IQNA

Mimpi Damai di Gaza Adalah Fatamorgana Politik Dunia

8:57 - November 01, 2025
Berita ID: 3482940
Dunia kembali menyaksikan tragedi kemanusiaan di Gaza yang tak berujung. Serangan demi serangan terus menghantam wilayah padat penduduk itu, sementara suara gencatan senjata hanya menggema di ruang-ruang diplomasi. Banyak kalangan mulai bertanya, kapan perang ini akan berhenti?. Namun jika kita menelisik secara jujur, tampaknya perdamaian sejati di Gaza masih sebatas mimpi yang jauh dari kenyataan.

Secara realistis, Israel dan Amerika Serikat tidak akan rela menghentikan perang terhadap rakyat Palestina, karena yang mereka jalankan bukan sekadar operasi militer, melainkan agenda politik besar : menguasai seluruh tanah suci itu secara permanen. Israel dengan ambisi ekspansifnya, dan Amerika Serikat dengan kepentingan geopolitiknya, telah menjadi dua (2) wajah dari satu kepentingan yang sama -mempertahankan dominasi atas Timur Tengah.

Ambisi yang Dibungkus Diplomasi

Sejak awal, Israel berdiri bukan di atas dasar perdamaian, melainkan pencaplokan dan pengusiran. Setiap kali ada upaya perundingan, selalu terjadi pelanggaran baru. Mereka berbicara tentang “hak membela diri”, namun yang mereka lakukan justru menindas rakyat yang tak bersenjata. Di belakang semua itu, Amerika Serikat tetap menjadi pelindung utama, memastikan Israel tidak menyentuh hukum internasional.

Inilah yang membuat perdamaian di Gaza menjadi fatamorgana: tampak indah di kejauhan, namun menghilang begitu didekati. Semua keputusan, resolusi, dan konferensi internasional hanyalah hiasan yang tidak menyentuh akar kezaliman.Janji Damai yang Tidak Konsisten Alquran telah menggambarkan dengan sangat tepat watak kaum yang tak berpegang teguh pada perjanjian.

Allah SWT berfirman: “Setiap kali mereka mengadakan perjanjian, segolongan dari mereka menolaknya. Bahkan sebagian besar mereka tidak beriman.”(QS. Al-Baqarah [2]: 100). 

Ayat ini bukan sekedar kisah masa lalu, melainkan cermin yang terus terulang di zaman modern. Setiap kali Israel menandatangani perjanjian damai, tidak lama kemudian mereka melanggarnya. Gencatan senjata hanyalah jeda untuk menyusun serangan berikutnya. Sementara media mereka pandai memainkan narasi seolah-olah mereka adalah pihak yang “diserang”.

Mereka menebar janji damai, padahal dalam diam mempersiapkan peluru. Mereka berbicara tentang keamanan, tapi membangun ketakutan di dada anak-anak Palestina. Inilah wajah kemunafikan politik modern.

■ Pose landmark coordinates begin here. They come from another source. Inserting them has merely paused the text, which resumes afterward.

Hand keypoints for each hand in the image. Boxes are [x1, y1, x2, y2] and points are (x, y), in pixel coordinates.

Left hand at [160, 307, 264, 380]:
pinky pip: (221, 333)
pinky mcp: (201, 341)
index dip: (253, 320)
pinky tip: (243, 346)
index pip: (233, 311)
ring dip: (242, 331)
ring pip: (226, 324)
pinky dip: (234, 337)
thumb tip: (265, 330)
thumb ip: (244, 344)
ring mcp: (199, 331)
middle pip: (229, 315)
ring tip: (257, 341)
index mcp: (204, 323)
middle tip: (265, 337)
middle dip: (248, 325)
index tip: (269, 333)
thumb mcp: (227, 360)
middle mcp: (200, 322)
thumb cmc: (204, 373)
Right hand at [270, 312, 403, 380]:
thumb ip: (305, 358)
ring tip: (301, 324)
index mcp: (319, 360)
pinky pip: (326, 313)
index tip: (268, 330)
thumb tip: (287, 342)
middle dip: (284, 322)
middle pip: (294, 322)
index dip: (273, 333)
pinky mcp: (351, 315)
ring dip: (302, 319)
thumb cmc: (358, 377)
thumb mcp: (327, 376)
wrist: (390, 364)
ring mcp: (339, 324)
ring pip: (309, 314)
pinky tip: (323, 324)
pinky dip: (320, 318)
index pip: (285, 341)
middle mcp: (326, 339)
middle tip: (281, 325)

Dunia yang Salah Menafsirkan Perdamaian

Sebagian tokoh dunia -bahkan sebagian dari kalangan umat Islam sendiri- seringkali salah menilai. Mereka beranggapan bahwa untuk mencapai perdamaian, Palestina harus berhenti melawan. Padahal, diamnya yang tertindas justru memperpanjang umur penjajahan. Perdamaian yang dibangun atas ketidakadilan hanyalah keheningan semu  sebelum letusan berikutnya.

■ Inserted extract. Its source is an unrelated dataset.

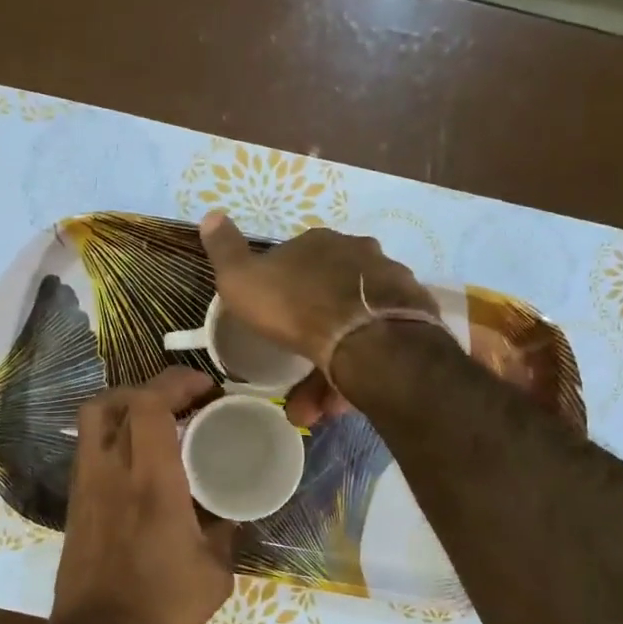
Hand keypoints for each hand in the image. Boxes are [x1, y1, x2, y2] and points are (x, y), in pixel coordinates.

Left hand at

Israel tidak akan berhenti, karena berhenti berarti mengakui hak rakyat Palestina untuk hidup merdeka.

Dan selama ambisi itu masih hidup, setiap perundingan damai hanyalah sandiwara yang dipentaskan di panggung dunia.

Harapan yang Tak Pernah Padam

Namun rakyat Gaza tetap tegar. Di tengah kuis dan debu, masih ada doa yang melangit. Mereka mungkin kehilangan rumah, tapi tidak kehilangan iman. Karena mereka percaya, sebagaimana janji Allah SWT:

Dan Kami akan memberikan karunia kepada orang-orang yang tertindas di bumi, dan ingin menjadikan mereka pemimpin serta pewaris (bumi).” (QS. Al-Qashash [28]: 5).

Janji Allah ini menjadi bahan bakar harapan yang tak pernah padam. Dunia boleh diubah, kekuatan boleh timpang, tapi kebenaran tetap akan menang pada waktunya. Sebab sejarah telah berkali-kali membuktikan: penjajahan selalu berakhir, dan kezaliman tak pernah kekal.

Raihan Kemenangan Sejati

Mimpi damai di Gaza memang tampak jauh  -tapi bukan berarti mustahil. Bagi mereka yang beriman, **kemenangan bukan sekadar menghentikan perang**, melainkan menegakkan keadilan. Dan itu hanya akan datang jika umat Islam di seluruh dunia **tidak lagi diam**, tidak lagi menonton dari jauh, melainkan ikut berdiri di sisi kebenaran.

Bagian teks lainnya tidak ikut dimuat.